Key RPA considerations: Where, What, and How

Since RPA technology has been around for several years, some may believe high ROI is guaranteed. Unfortunately, this is not the case since there are many considerations for an enterprise to succeed in automating a business process at scale. In the order of where, what, then how, these considerations include:

  1. Prioritize best use cases/workloads (i.e., where): Begin by working to understand which use cases are most appropriate for automation. Look first for labor-intensive workloads with deterministic and rule-based processes, and, ideally, standardized or structured data. Start small and work to build broader stakeholder endorsement.
  2. Determine realistic ROI expectations (i.e., what): Some enterprise ROI expectations for RPA are unreasonable, leading to disappointment and disinvestment. Be sure to consider longer development cycles as well as total costs, including costs associated with RPA software licenses, configuration, implementation, and IT infrastructure.
  3. Develop implementation plan (i.e., how):
    • Establish well-defined governance: This is a key ingredient for successful RPA projects. Consider defining roles and responsibilities, creating frameworks for internal change management, and involving business, IT, legal, risk, and other entities early in the automation project.
    • Ensure strong collaboration between business and IT: RPA project success is greatly enhanced when both business and IT collaborate from the outset. This seems simple, but is often much harder in practice. 
    • Re-engineer processes to maximize impact: Processes should be re-engineered prior to applying automation technology in order to maximize business benefits. Look at RPA as just a part of your broader process improvement and digital transformation effort. 
    • Select capable tools and solutions: Evaluate RPA tools with pre-built automation libraries and re-usable components to make connection to back-end systems easier. Consider data extraction capabilities and cost and licensing options. As enterprises mature, they can progress beyond RPA to look to integrate other advanced technologies to realize additional benefits of intelligent automation.
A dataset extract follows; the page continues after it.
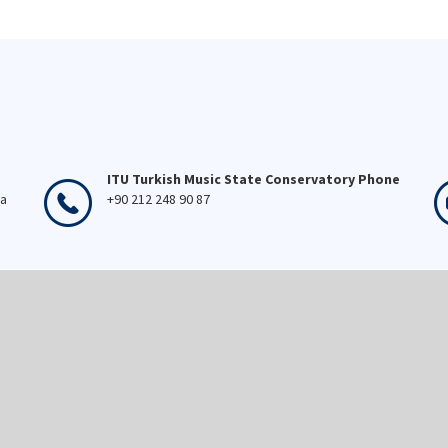
ITU Turkish Music State Conservatory Phone
ka
+90 212 248 90 87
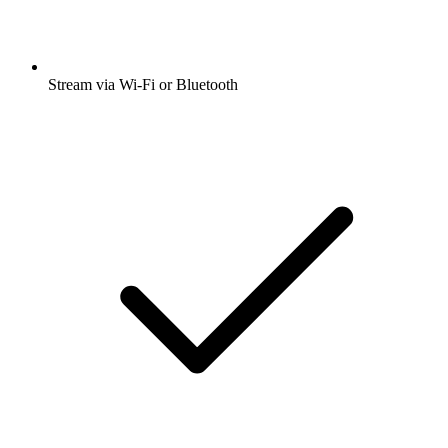
Stream via Wi-Fi or Bluetooth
Consider service providers (i.e., who) with proven expertise and domain knowledge of the specific processes your enterprise will automate. The only consideration that does not deserve consideration is when—if not already underway, your enterprise needs to begin its automation journey now.

George Keith Funston: “Automation does not make optimism obsolete.”

Looking forward: AI as next-generation automation tool

Recent advances in technologies, such as data ingestion, computational linguistics (or natural language processing/generation), machine learning, and computer vision, have enabled the creation of new AI-powered solutions. AI solutions will turbo-charge the productivity gains seen with prior technologies.

Your automation investments should be viewed as a continuous journey: from basic RPA to today's intelligent automation to tomorrow's AI-based solutions. Any successful business initiative requires vision, strategy, planning, collaboration, execution, governance, and continuous learning. This is also true for automation initiatives in which a learning culture—where failures are recognized quickly and learning results—may be the most important ingredient for long-term success.

Winning enterprises always deliver increased value to their target customers. Intelligent automation is but one vehicle for doing so, and AI offers even more transformational business benefits (especially when combined with design thinking methodologies). Automation investments will result in the creation of a new digital workforce, which is not to be feared… just like the wheel was not.

Automation will enable humans to focus more on higher value-added work and the more vexing problems facing humanity. The resulting opportunity has been well-stated by Anna Brackett: “The more we reduce ourselves to machines in the lower things, the more force we shall set free to use in the higher.”